With only a few minor exceptions, I've had a fantastic weird reading year, and Keyhole just made it better.  Considering I'd never heard of this author before Halloween, well, that tells you what you need to know.  

Wednesday, November 10, 2021

The Between, by Tananarive Due

 

9780060927264
Harper Perennial, 1996
276 pp

paperback

I'm late to the party that is Tananarive Due's work, and as I often do when I find an author I like, I am absolutely kicking myself for not 
finding her sooner.  This book, The Between, had me on serious pins and needles most of the way through.  

This post will be a bit on the shorter side, since really, it would be very, very wrong to say too much about what goes on here.  However, the first two lines in the book ought to signal right away that this story will be anything but run of the mill:
"Hilton was seven when his grandmother died, and it was a bad time. But it was worse when she died again."  
That second time, Hilton and his Nana had been at the beach at a gathering of family members when Hilton was caught up in a dangerous rip current. His grandmother plunged in to save him, but died in the process, sacrificing his life for hers.    Now a man with his own family, Hilton James feels he owes it to his Nana's memory to help save other people, and he does this through his work running a rehab center in Miami.  He's married to Dede (pronounced Day-day),  a newly-elected circuit-court judge, the "only black woman in Dade with that title," and they have two children, Kaya and Jamil. Everyone is happy, things are great all around.   But that all changes when Dede receives horrible, racist, hate-laden death threats and the sender begins stalking the family.  Aside from needing to protect his family from this monster,  Hilton's own life descends into complete turmoil when he starts having bizarre nightmares that grow increasingly stranger and more frightening.  He's also plagued by a string of strange experiences that he doesn't understand, which to the people in his orbit make him seem as if he's seriously coming unglued.  As Hilton begins to question his own sense of reality,  his internal chaos also begins to pull him away from his family at a time when they need him more than ever.  He knows he should find some sort of help, but, as one of the characters notes, "the systems from the mundane world are not equipped to deal with the metaphysical."  

I really do wish I could say more, but even the slightest hints about what happens here will wreck the experience.  I get that my description sounds a bit tame and doesn't really scream horror novel, but this book disturbed me to no end.  It was a bit like falling into a mind that seems to be unraveling right before your eyes and having no way to escape, with death at the center of it all.  The author also explores grief and loss, mental illness, and the very real horrors of white supremacy and racist hate, which make their presence known throughout the novel in different forms.

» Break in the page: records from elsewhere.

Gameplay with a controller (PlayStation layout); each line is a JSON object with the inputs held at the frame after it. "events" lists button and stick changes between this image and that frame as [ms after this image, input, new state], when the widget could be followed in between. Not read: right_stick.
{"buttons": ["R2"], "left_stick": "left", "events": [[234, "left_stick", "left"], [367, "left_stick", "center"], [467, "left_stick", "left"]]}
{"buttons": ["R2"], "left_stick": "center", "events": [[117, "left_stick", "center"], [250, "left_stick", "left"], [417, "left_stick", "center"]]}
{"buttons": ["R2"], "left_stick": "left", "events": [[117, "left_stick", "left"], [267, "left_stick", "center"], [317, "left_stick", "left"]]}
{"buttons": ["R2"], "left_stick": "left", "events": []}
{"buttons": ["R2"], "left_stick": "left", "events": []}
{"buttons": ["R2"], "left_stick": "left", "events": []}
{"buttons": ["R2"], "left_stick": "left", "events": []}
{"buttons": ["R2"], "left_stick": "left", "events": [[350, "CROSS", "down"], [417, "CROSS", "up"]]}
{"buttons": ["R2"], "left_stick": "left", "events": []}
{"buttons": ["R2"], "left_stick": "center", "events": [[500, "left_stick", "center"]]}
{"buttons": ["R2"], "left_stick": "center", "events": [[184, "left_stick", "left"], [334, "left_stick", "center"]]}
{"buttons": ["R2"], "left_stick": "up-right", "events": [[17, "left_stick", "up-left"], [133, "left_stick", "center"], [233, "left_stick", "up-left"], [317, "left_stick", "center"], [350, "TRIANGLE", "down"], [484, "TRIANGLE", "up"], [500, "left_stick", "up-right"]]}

 The back-cover blurb says that The Between  "holds readers suspended between the real and the surreal," and that's exactly what happened with me.    It is one of the most hauntingly creepy books I've experienced this year, with Hilton's sense of shifting realities transferring directly from the  book to my head so completely that I was thrown off throughout.  Without any hesitation at all I can strongly recommend this book, but do yourself a huge favor beforehand and stay away from any book review that wants to give away the show.